> **Task prompt**: Copy each of the following lines word for word, keeping their order, spelling, and punctuation unchanged.

> **Task material**:
◆ ◆ ◆ ◆

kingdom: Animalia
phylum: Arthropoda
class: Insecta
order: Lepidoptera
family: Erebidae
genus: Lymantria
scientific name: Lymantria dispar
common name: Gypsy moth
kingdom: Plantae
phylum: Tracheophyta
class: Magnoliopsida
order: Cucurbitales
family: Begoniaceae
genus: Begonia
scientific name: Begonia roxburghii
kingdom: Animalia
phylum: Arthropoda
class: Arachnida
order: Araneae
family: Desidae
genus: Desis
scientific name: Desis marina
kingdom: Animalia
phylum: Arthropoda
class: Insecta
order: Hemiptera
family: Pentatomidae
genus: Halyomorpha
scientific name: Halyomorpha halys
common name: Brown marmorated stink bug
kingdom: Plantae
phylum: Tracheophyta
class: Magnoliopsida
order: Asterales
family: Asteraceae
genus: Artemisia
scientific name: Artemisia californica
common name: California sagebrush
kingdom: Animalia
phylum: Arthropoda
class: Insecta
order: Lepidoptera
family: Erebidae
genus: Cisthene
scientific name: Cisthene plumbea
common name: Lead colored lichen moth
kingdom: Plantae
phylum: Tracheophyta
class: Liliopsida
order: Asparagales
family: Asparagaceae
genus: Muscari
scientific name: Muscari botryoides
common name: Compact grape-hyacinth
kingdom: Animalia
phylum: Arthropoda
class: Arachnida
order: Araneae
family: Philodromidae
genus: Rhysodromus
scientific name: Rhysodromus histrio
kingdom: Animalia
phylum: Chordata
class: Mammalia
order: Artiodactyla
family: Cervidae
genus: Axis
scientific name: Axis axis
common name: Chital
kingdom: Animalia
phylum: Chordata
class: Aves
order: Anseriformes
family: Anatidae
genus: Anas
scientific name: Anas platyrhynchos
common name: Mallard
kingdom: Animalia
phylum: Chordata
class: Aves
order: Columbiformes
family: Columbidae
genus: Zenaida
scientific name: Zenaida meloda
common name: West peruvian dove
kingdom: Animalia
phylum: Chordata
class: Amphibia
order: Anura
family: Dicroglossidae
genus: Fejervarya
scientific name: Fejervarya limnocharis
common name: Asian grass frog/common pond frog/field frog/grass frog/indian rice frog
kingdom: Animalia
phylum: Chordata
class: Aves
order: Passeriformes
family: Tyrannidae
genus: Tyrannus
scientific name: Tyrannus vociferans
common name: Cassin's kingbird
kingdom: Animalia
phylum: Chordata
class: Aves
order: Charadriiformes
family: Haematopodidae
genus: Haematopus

◆ ◆ ◆ ◆

> **Exercise output**:
kingdom: Animalia
phylum: Arthropoda
class: Insecta
order: Lepidoptera
family: Erebidae
genus: Lymantria
scientific name: Lymantria dispar
common name: Gypsy moth
kingdom: Plantae
phylum: Tracheophyta
class: Magnoliopsida
order: Cucurbitales
family: Begoniaceae
genus: Begonia
scientific name: Begonia roxburghii
kingdom: Animalia
phylum: Arthropoda
class: Arachnida
order: Araneae
family: Desidae
genus: Desis
scientific name: Desis marina
kingdom: Animalia
phylum: Arthropoda
class: Insecta
order: Hemiptera
family: Pentatomidae
genus: Halyomorpha
scientific name: Halyomorpha halys
common name: Brown marmorated stink bug
kingdom: Plantae
phylum: Tracheophyta
class: Magnoliopsida
order: Asterales
family: Asteraceae
genus: Artemisia
scientific name: Artemisia californica
common name: California sagebrush
kingdom: Animalia
phylum: Arthropoda
class: Insecta
order: Lepidoptera
family: Erebidae
genus: Cisthene
scientific name: Cisthene plumbea
common name: Lead colored lichen moth
kingdom: Plantae
phylum: Tracheophyta
class: Liliopsida
order: Asparagales
family: Asparagaceae
genus: Muscari
scientific name: Muscari botryoides
common name: Compact grape-hyacinth
kingdom: Animalia
phylum: Arthropoda
class: Arachnida
order: Araneae
family: Philodromidae
genus: Rhysodromus
scientific name: Rhysodromus histrio
kingdom: Animalia
phylum: Chordata
class: Mammalia
order: Artiodactyla
family: Cervidae
genus: Axis
scientific name: Axis axis
common name: Chital
kingdom: Animalia
phylum: Chordata
class: Aves
order: Anseriformes
family: Anatidae
genus: Anas
scientific name: Anas platyrhynchos
common name: Mallard
kingdom: Animalia
phylum: Chordata
class: Aves
order: Columbiformes
family: Columbidae
genus: Zenaida
scientific name: Zenaida meloda
common name: West peruvian dove
kingdom: Animalia
phylum: Chordata
class: Amphibia
order: Anura
family: Dicroglossidae
genus: Fejervarya
scientific name: Fejervarya limnocharis
common name: Asian grass frog/common pond frog/field frog/grass frog/indian rice frog
kingdom: Animalia
phylum: Chordata
class: Aves
order: Passeriformes
family: Tyrannidae
genus: Tyrannus
scientific name: Tyrannus vociferans
common name: Cassin's kingbird
kingdom: Animalia
phylum: Chordata
class: Aves
order: Charadriiformes
family: Haematopodidae
genus: Haematopus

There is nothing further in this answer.